Dehillerin is mecca for cooks. In it you can buy mushroom knives (I have), paring knives (several, over several visits), chef’s knives (oui), slicing knives, and knives for chicken, chestnuts and cheese.
At Dehillerin you can spend several hundred dollars on a pan in which you will cook nothing but a turbot (I have not).
When you ask for a knife at Dehillerin the salesman will ask you back, “Carbone ou inox?”
Inox is stainless steel, which can make a very swell knife. A stainless steel knife is like a Ford. It can mean many things.
Carbon steel, on the other hand, makes a knife for the ages. It is Ferrari. Carbon steel takes an edge like a dream.
The problem with carbon steel is it stains.
After you chop onions or relieve a chicken of its backbone, you would be quite reasonable to set down your knife and go about other kitchen evolutions.
But if your knife is made of carbon steel, when you have finished your meal and you return to the kitchen you will find to your dismay that your knife’s blade has developed stains. You will rush to the sink and scrub, scrub, scrub, but the stains will not disappear.
When you use a knife whose blade is made of carbon steel you must stay ever-vigilant and wash and dry it almost as soon as you have finished using it.
Here are the Dehillerin carbon steel knives I used on tonight’s hens.
The cork, by the way, is what the Dehillerin guys stick on your tip when you buy a knife.
And here are the birds themselves — backless, breastboneless and wingless.
As Mr. Lagasse’s recipe specified, the hens bathed for several hours in buttermilk, sassed up a bit with Louisiana hot sauce, dried creole seasoning and smushed garlic.

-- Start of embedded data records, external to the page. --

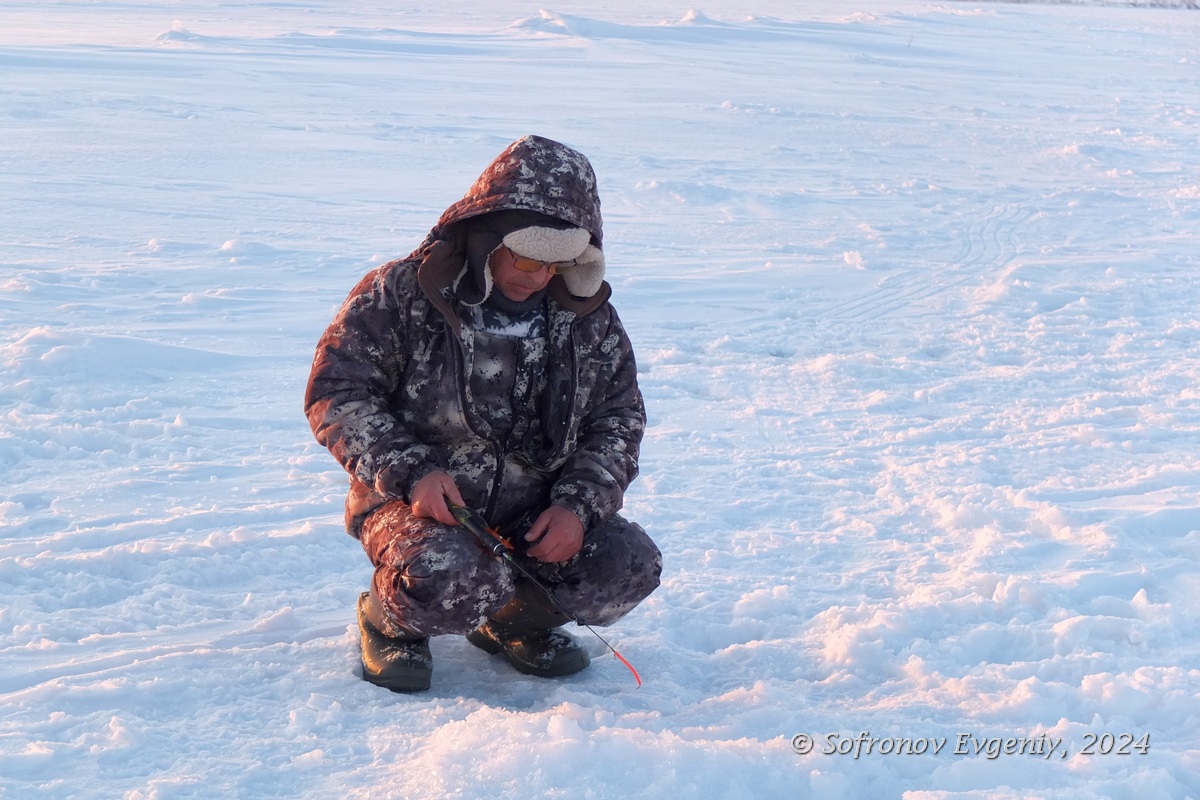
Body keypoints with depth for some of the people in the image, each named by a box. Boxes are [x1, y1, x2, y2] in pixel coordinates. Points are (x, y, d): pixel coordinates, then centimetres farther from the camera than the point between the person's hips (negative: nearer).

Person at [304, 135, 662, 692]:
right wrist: (409, 472, -21)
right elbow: (335, 392, -8)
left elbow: (619, 416, 7)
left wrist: (578, 504, -11)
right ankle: (392, 622, 4)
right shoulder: (400, 295, -10)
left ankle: (515, 618, 13)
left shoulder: (589, 318, 2)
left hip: (535, 509, 4)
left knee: (628, 566, -20)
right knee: (447, 585, -36)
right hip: (421, 503, -4)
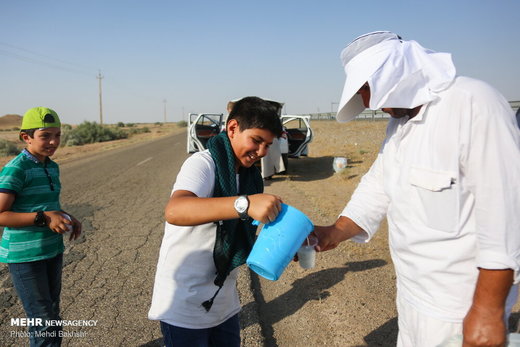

The birds took not one but two dunks in flour. A pool of hot oil awaited them.
Once the oil reached 325 degrees it was ready to receive.
We did not make Emeril’s buttermilk dressing tonight. Calvin, with great inventiveness, enhanced bottled ranch salad dressing with Sriracha sauce and sesame oil. The result was exquisite.
In addition, I adorned the plate with creamed corn, which I made, quite unimaginatively, with freshly-grated corn and cream.
If I do say so, this was a pleasant meal to eat.